Uma ferramenta valiosa para prever quais pacientes sépticos necessitarão de ventilação mecânica prolongada pode ter não apenas ramificações terapêuticas, mas também implicações financeiras e sociais significativas. Como mostrado na Tabela 1, pacientes que necessitam de ventilação mecânica de longo prazo têm uma permanência significativamente mais longa na UTI e na mortalidade hospitalar. Isto se deve principalmente à acuidade médica. Entretanto, em parte, também se deve à escassez de instalações de desmame ventilatório. Pacientes que necessitam de ventilação mecânica de longo prazo são freqüentemente difíceis de serem colocados, levando a uma permanência hospitalar mais longa do que o esperado para determinada doença.

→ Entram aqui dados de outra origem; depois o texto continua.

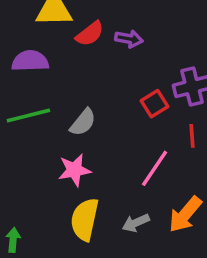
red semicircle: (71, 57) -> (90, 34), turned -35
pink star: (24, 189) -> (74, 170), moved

Não discutimos o diagnóstico de SDRA neste estudo. A PaO2/FiO2 foi comparável entre os dois grupos. No mesmo período, nossos colegas participaram de um estudo de múltiplos centros mostrando os efeitos da SDRA e do equilíbrio de fluidos nos resultados. A reanimação excessiva leva à sobrecarga de fluidos e edema pulmonar, e hipoxia, o que pode influenciar a dependência do ventilador. Encontramos um balanço hídrico cumulativo negativo de 1-4 dias foi associado a uma menor mortalidade em pacientes graves com influenza34. Estamos agora explorando se o equilíbrio de fluidos cumulativo prevê dependência ventilatória. Precisamos avaliar melhor uma associação entre sobre ressuscitação e dependência ventilatória no futuro.
Ventilator dependence risk score, incluindo história de acidente vascular cerebral e dados do 7º dia (trombocitopenia, acidose e a fração mais alta de oxigênio inspirado), pode ser aplicada para prever ventilação mecânica prolongada em pacientes que sobrevivem à sepse e ao choque séptico.